Bei Festnahme unter Drogen

Einer hat schon gestanden. Der andere will nicht dabei gewesen sein. Die Einbruchserie und die Autoaufbrüche vom Mai dieses Jahres in Mitterhöll und auf der Konradshöhe lastet Oberstaatsanwalt Rainer Lehner jedoch beiden Angeklagten an, einem 38- und einem 47-Jährigen.

In Hof hatte der Jüngere - wie bereits zugegeben - zudem einen Porsche Cayenne gestohlen und mit ihm einen Unfall gebaut. Den Schlüssel dazu hatte er, nebst Bargeld und Dokumenten, aus einer Wohnung gestohlen.

Nachdem am ersten Verhandlungstag schon 18 Geschädigte geschildert hatten, wie sie die Einbrüche bemerkt hatten und was das Diebesgut wert war, sagte am Mittwoch ein knappes Dutzend weiterer Zeugen aus. Darunter die Polizisten und Zollbeamten, die den Älteren an einem Pendlerparkplatz an der A 6 festgenommen hatten. Aufgefallen war er, weil sich in seinem Auto ein in Weiden entwendeter Motorroller und Einbruchswerkzeug fanden. Außerdem, so sagte ein Zollhauptsekretär aus, sei der Fahrer, der zudem mit Haftbefehl gesucht wurde, offensichtlich unter Rauschgifteinfluss gestanden.

Ermittlungsrichter Hubert Windisch berichtete, dass der festgenommene Ältere in seinen Vernehmungen "viel Unsinn" erzählt hatte. Laut Ermittlungsrichter Wolfgang Höreth hatte der Jüngere seinen Kumpan schon damals entlastet. Der Beschuldigte habe damals gesagt, er habe diesen bei der Polizei nur deshalb als Komplizen benannt, weil er gedacht habe, damit besser wegzukommen. Auch habe der Koch berichtet, er sei in der Tschechei arbeitslos - "und von etwas müsse er ja leben". Jetzt arbeitet er übrigens in der Küche der Justizvollzugsanstalt.

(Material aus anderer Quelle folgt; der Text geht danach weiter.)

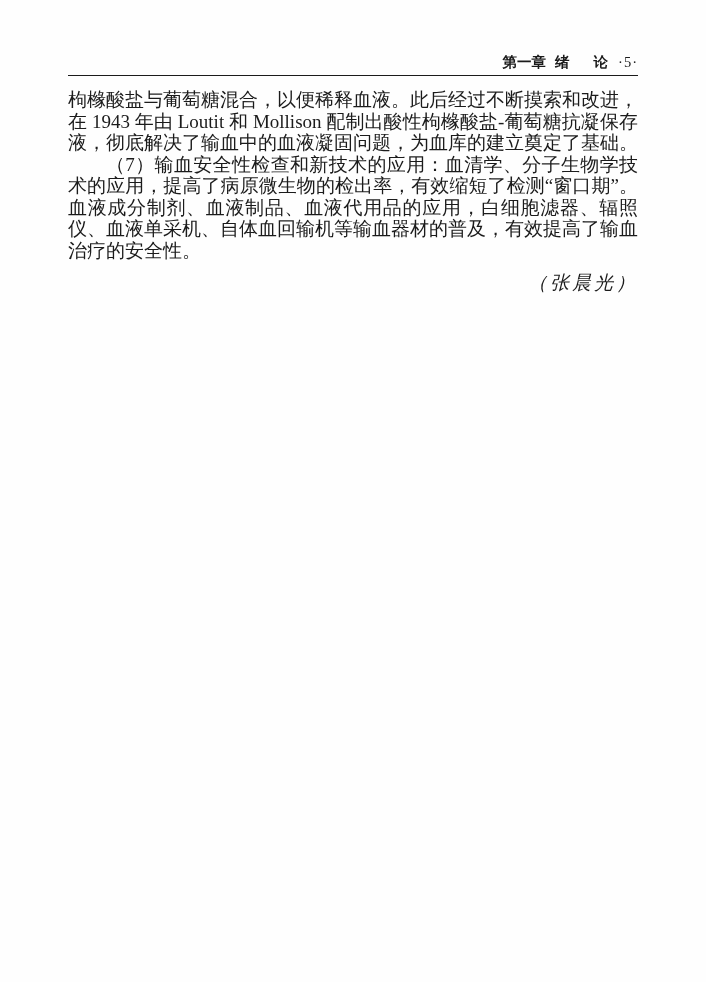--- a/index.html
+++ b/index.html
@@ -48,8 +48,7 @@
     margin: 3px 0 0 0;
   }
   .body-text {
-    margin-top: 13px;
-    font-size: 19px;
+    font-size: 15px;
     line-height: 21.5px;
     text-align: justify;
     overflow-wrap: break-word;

Weil sich im Laufe der Verhandlung der Verdacht immer mehr erhärtete, dass die Angeklagten zum Zeitpunkt ihrer Taten unter Drogen standen, setzte Amtgerichtsdirektor Gerhard Heindl das Verfahren aus. Wenn Landgerichtsarzt Dr. Bruno Rieder ein Gutachten bezüglich ihrer Schuldfähigkeit erstellt hat, geht es weiter - voraussichtlich am 24. September.